Still, the board said that once Wells Fargo management did take action, the steps were "incremental, implemented slowly and insufficient" to fix the root of the problem. According to one director, Stumpf praised Tolstedt as the "best banker in America".
The report said that Stumpf was hesitant to criticize Tolstedt and to let her go even after two directors urged him to do so in December 2015.
But Carrie Tolstedt on Monday rejected the investigation's findings. A lawyer for Stumpf declined to comment on the report.

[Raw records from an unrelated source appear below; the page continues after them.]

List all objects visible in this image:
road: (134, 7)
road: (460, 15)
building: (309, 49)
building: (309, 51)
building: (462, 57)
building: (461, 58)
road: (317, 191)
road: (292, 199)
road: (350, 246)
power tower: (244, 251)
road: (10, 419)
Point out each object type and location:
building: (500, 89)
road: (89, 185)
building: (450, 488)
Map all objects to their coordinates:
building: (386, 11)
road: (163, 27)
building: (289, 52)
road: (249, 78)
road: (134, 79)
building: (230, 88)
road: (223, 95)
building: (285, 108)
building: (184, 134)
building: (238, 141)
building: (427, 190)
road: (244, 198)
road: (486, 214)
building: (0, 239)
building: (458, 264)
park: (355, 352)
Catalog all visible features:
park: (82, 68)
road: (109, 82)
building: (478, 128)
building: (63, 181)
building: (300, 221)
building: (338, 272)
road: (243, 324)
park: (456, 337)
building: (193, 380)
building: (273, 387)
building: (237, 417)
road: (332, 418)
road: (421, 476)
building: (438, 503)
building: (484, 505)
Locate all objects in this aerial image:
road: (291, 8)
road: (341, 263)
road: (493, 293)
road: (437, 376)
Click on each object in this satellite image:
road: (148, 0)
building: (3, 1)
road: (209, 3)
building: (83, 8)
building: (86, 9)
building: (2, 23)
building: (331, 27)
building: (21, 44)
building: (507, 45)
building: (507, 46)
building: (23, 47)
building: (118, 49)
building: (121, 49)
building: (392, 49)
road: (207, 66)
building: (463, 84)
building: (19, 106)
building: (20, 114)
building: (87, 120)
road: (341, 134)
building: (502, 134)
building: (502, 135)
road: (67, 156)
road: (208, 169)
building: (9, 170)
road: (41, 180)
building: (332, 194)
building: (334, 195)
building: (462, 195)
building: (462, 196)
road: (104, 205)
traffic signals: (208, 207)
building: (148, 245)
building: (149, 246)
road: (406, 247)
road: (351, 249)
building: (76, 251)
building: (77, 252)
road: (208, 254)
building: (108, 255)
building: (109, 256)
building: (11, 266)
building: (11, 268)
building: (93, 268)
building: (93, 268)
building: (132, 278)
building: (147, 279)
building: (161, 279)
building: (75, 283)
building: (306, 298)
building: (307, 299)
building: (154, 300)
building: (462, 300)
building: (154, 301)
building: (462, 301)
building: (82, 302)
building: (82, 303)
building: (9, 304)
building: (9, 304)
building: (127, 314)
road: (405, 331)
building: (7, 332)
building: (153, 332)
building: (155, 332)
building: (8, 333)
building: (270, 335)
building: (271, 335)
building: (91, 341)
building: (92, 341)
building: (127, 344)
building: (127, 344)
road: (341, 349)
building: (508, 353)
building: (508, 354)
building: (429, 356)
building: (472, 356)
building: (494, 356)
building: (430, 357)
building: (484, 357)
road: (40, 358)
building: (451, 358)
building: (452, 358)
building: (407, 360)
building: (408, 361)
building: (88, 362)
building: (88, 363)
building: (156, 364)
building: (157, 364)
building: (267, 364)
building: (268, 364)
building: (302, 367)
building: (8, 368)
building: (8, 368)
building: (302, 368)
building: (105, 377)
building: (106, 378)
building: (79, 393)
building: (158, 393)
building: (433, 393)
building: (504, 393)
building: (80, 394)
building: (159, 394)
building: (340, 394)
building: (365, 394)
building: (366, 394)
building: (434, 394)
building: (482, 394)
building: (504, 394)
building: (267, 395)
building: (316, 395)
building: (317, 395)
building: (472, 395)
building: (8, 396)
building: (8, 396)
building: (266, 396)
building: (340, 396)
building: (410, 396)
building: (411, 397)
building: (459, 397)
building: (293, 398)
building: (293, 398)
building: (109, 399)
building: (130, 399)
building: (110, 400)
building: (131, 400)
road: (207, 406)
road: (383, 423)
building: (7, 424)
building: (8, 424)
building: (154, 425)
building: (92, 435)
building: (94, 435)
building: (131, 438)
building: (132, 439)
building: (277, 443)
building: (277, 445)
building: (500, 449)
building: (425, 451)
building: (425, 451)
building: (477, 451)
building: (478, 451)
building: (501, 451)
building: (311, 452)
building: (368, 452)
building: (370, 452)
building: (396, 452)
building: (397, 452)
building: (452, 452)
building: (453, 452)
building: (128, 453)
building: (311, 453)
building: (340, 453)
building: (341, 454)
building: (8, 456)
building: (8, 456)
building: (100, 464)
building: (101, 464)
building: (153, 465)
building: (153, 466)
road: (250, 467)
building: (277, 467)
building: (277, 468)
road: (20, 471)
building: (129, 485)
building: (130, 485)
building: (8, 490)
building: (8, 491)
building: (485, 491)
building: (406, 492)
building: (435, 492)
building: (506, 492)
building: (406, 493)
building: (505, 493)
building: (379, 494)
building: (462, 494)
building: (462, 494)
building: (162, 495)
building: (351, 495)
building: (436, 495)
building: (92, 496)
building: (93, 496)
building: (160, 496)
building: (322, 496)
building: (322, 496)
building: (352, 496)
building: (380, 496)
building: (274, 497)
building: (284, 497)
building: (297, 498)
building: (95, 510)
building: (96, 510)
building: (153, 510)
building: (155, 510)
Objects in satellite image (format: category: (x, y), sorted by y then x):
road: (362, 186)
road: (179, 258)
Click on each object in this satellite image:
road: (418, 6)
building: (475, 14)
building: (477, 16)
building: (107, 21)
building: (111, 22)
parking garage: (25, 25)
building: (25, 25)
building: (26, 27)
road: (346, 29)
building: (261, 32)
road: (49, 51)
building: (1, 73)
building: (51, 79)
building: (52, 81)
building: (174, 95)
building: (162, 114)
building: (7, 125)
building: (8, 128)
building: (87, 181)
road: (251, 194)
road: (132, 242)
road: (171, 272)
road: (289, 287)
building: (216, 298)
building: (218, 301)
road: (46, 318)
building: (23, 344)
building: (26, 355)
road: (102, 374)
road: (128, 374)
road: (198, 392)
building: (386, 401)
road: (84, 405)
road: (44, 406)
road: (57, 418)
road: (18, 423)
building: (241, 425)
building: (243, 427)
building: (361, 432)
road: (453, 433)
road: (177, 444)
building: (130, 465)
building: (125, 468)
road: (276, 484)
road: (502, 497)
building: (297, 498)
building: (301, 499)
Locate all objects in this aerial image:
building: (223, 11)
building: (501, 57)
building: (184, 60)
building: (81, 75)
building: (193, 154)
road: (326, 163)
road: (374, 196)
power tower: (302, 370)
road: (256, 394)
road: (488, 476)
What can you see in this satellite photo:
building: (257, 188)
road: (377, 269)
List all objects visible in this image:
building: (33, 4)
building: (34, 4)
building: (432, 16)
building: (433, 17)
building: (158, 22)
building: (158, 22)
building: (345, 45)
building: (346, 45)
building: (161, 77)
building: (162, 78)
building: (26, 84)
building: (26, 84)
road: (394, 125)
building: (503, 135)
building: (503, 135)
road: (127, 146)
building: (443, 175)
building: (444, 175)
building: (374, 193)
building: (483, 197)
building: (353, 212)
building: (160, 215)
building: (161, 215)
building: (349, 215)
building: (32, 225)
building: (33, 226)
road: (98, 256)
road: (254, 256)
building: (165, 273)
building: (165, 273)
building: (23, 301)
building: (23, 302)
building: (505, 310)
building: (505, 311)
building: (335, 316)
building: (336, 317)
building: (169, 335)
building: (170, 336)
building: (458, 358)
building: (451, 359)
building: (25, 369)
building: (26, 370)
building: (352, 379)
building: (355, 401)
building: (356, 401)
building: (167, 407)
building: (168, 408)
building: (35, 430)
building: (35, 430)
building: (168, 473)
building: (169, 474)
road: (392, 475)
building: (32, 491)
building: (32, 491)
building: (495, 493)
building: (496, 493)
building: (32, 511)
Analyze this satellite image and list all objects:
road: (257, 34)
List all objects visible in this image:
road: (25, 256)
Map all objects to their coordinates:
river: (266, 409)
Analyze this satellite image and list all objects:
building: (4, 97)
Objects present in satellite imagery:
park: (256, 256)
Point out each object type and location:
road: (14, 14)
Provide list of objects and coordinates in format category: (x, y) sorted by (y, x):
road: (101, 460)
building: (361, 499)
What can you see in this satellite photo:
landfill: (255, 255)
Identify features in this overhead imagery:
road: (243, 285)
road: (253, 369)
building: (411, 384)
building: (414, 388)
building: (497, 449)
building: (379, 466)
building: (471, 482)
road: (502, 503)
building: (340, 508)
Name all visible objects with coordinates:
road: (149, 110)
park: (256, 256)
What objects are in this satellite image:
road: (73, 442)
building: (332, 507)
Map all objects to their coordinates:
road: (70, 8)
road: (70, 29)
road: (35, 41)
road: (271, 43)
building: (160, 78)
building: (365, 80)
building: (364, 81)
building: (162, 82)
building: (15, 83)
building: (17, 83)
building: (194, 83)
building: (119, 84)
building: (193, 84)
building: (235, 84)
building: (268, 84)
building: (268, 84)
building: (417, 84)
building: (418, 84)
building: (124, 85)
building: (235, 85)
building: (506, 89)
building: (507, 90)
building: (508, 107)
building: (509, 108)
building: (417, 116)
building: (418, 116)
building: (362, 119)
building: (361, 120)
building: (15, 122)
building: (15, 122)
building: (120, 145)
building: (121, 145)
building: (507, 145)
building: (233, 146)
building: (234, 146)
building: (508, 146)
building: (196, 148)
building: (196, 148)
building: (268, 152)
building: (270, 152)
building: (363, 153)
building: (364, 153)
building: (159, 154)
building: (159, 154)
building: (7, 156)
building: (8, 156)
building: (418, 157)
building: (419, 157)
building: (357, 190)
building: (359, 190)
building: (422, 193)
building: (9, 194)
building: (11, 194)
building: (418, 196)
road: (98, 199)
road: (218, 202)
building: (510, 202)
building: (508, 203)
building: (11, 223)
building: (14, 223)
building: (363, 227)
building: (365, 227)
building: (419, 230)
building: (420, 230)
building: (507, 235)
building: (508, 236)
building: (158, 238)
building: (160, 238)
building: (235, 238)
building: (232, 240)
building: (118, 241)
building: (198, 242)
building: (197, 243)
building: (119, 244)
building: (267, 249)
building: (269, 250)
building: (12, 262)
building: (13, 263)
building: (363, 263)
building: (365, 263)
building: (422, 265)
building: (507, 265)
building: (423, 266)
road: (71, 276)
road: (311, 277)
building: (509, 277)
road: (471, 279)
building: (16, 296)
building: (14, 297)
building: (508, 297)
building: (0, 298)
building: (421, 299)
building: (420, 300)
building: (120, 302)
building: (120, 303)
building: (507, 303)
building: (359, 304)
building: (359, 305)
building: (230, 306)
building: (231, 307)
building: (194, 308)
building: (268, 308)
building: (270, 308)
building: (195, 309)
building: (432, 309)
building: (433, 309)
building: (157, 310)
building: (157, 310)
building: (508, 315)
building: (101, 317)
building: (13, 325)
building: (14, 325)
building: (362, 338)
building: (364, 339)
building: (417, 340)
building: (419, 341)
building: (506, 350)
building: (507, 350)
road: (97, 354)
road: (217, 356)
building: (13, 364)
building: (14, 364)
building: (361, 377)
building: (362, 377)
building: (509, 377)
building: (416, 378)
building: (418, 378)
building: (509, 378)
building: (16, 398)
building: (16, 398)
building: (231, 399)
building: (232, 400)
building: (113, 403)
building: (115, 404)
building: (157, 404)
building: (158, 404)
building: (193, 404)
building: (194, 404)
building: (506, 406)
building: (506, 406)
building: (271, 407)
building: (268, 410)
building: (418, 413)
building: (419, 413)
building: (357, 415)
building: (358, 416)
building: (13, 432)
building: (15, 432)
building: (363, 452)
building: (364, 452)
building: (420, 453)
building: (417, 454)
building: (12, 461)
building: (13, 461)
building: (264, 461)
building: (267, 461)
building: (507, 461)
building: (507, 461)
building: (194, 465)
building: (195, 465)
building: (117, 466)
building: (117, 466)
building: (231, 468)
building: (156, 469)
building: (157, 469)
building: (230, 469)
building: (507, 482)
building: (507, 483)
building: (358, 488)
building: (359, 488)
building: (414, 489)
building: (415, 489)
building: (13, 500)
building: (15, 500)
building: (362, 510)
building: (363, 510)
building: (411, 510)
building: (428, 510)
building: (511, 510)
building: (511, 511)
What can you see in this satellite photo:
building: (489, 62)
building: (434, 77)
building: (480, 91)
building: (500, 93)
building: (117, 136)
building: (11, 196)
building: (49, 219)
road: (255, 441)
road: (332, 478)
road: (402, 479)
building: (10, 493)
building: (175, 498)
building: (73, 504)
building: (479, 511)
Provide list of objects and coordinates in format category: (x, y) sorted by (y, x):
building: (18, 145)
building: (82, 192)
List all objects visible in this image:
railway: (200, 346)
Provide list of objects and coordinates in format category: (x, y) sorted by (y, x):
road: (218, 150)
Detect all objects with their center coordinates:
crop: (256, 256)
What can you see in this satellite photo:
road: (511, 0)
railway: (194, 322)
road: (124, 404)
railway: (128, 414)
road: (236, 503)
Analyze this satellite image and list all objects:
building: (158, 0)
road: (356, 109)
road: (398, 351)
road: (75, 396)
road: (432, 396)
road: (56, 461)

Wells Fargo said Tolstedt had been fired for cause and it would cancel approximately US$47 million worth of stock options held by her.
The most senior bank examiner for Wells Fargo & Co (WFC) has been removed by a US regulator in wake of bank's illegal accounts scandal; according to people familiar with matter told Reuters this week.
Citigroup Inc (NYSE:C): now trading just 4.9% below its 52-week high, the 1812-founded bank beat earnings expectations in all four quarters of 2016, driven by strong performance of its institutional-clients-oriented-investment banking and trading-operations that saw profits almost double in 2016, while Citi's consumer business, which accounts for a third of the group's profits, saw a high-single-digit decline. "A full and fair examination of the facts will produce a different conclusion", Enu Mainigi, Williams & Connolly LLP, attorneys for Tolstedt, said in a statement. The board "should have been more forceful in pushing Stumpf to change leadership", the committee concluded.
Sloan said he supported the board's actions on the cash bonuses and believes "they are critical to Wells Fargo's commitment to our customers".
The board was unrelenting in their criticism of Stumpf and Tolstedt, saying that both, when presented with the growing problems in Wells' community banking division, were unwilling to hear criticism or consider changes in behaviour.
And that Stumpf knew about sales problems at a branch in Colorado since at least that year.
Ms. Tolstedt stayed for another six months before being moved out of her role.
Those accounts were opened by branch employees and managers in customers' names to meet sales targets.
"(He) was too slow to investigate or critically challenge the sales practices at the community bank and to appreciate the seriousness and the substantial reputational risk to Wells Fargo".
ILLEGAL ACTIVITY NOTICE: "Denver Investment Advisors LLC Has $2.491 Million Stake in Wells Fargo & Co (WFC)" was first published by The Cerbat Gem and is the sole property of of The Cerbat Gem.
Employee terminations had begun as early as 2002, when nearly every worker at a branch in Colorado was found "gaming" targets - including issuing unauthorized debit cards - while participating in an internal promotion, according to the report. In February, the bank announced the firing of four retail banking executives related to the scandal.
Wells Fargo & Company is a diversified, community-based financial services company with $1.9 trillion in assets. Royal Bank of Canada reaffirmed a "buy" rating and issued a $52.00 price target on shares of Wells Fargo & Co in a report on Wednesday, January 11th. Last week, Wells CEO Tim Sloan posted an open letter listing some of the actions the bank has taken, including eliminating product sales goals for retail bankers.